VERY expensive beet juice!

   / VERY expensive beet juice! #321  
   / VERY expensive beet juice! #322  
They pre spray the roads up here with sugar beet pulp before freezing rain storms. The only catch is the roads need to be basically dry for it to be affective.

Works great.
 
   / VERY expensive beet juice! #323  
OK a little off the beaten path of the subject but how do I figure how much fluid a tire will hold.
I will have 16.9x24 rears and12.5/80x18 fronts

Thanks for the assistance:thumbsup:

Google "tire ballast chart" or something similar and there are tables out there.

Here's one:

Liquid Tire Ballast
 
   / VERY expensive beet juice! #325  
Ya know.......the thing that has puzzled me the most...............

Why is it so expensive...it is after all a by-product(IE: waste)Virtually all sugar content is gone, the product actually has no net value other than it won't freeze til temps get below -30F, and the fact that it is heavy. :confused3::confused3:

hmm.. i wonder if it started out as a wasteproduct but is now a production product.

i did some reading and found where originally it was even a feedstuff addative for cattle. if so, it still has some sugar and cellulose content i bet.

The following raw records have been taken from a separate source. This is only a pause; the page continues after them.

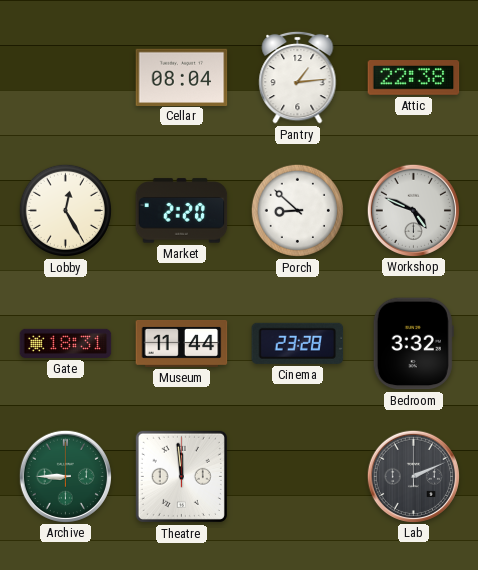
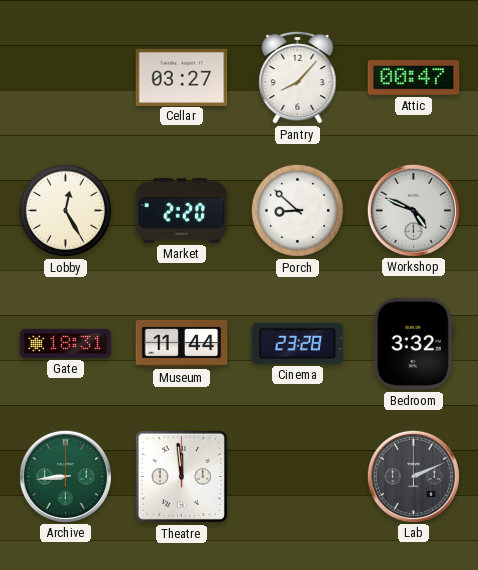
Cellar: 08:04 -> 03:27
Pantry: 1:14 -> 8:07
Attic: 22:38 -> 00:47
Archive: 8:45 -> 8:44
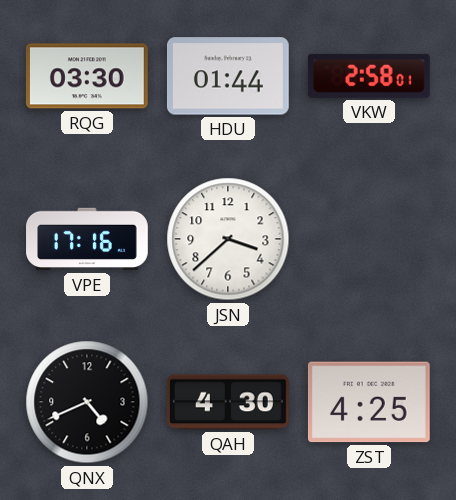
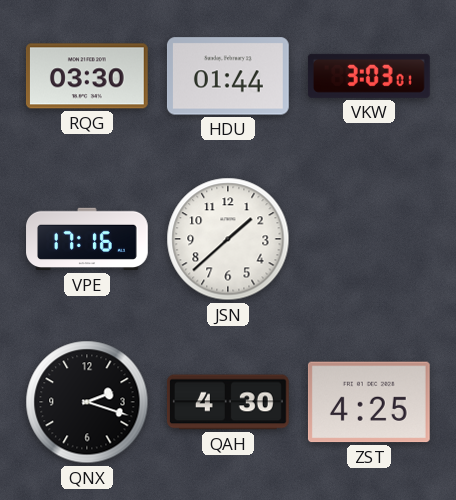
VKW: 2:58 -> 3:03
JSN: 3:38 -> 1:38
QNX: 4:41 -> 2:18
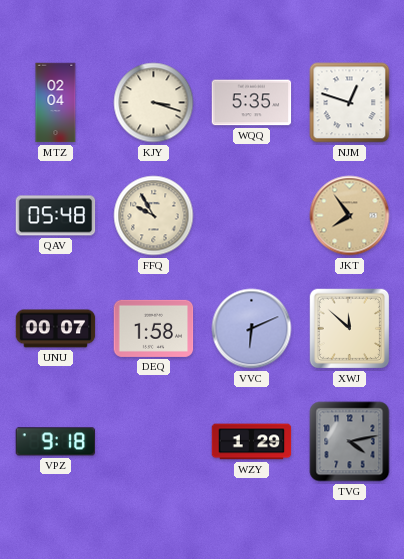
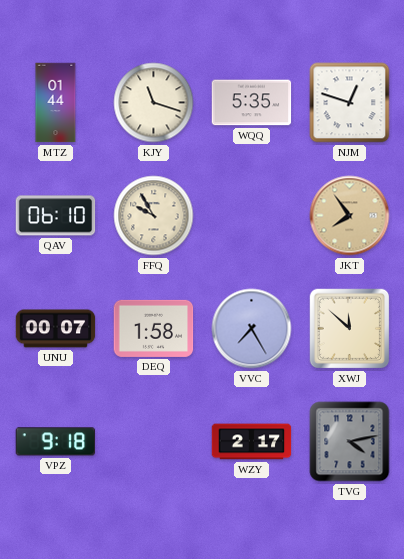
MTZ: 02:04 -> 01:44
KJY: 3:18 -> 11:18
QAV: 05:48 -> 06:10
VVC: 6:11 -> 7:25
WZY: 1:29 -> 2:17
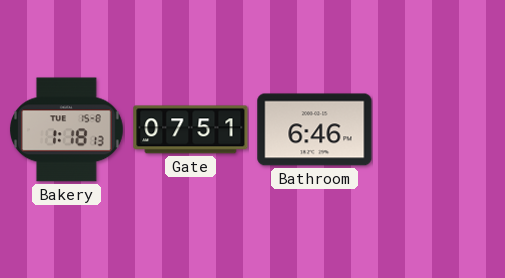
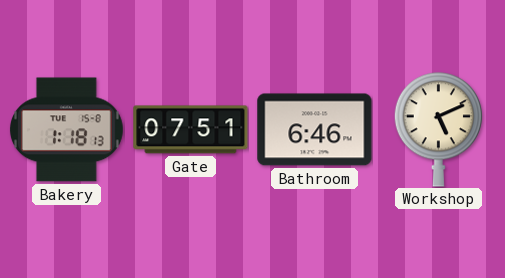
Workshop: none -> 5:11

much like beet pulp shreds.. etc.

soundguy
 
   / VERY expensive beet juice! #326  
I remember one particular industry trying to pass off radioactive wastes as "fertilizer," and another saying the same of sewage sludge, renaming it, "bio-solids." We'd all be amazed at what we feed to animals that can't read or vote.

Storing wastes in tires is probably one of the more benign usages. I wouldn't be surprised to learn that the sugar industry isn't still having to pay to get rid of some of the stuff, or that is hasn't been long since those days. We can be sure they produce more of the juice than every tractor tire in the country could hold. The price could only be maintained if the supply to the tractor tire fill market is controlled.

No expert here. Just wild guesses on my part.
 
   / VERY expensive beet juice! #327  
I remember ... another saying the same of sewage sludge, renaming it, "bio-solids." We'd all be amazed at what we feed to animals that can't read or vote.

Is spreading "bio-solids" on fields all that different than hauling manure out of a feedlot and spreading it on a field? That's been going on for over a hundred years.
 
   / VERY expensive beet juice! #330  
One plus for weights is that they won't ever pour out onto the ground if you puncture a tire.

I've been thinking about what makes beet juice better at resisting freezing and have come to the conclusion that it is probably a colligative property resulting from the sugar content. Wonder if mixing up a syrup of plain old cane sugar and water would behave the same?

I've just assigned myself a new experiment for the winter...I'm going to mix up a saturated gallon of sugar water and leave it setting on the deck. If it doesn't freeze then I've just invented my new tire fluid!

Great idea! Heck of a lot cheaper than beet squeeze too. Did it work?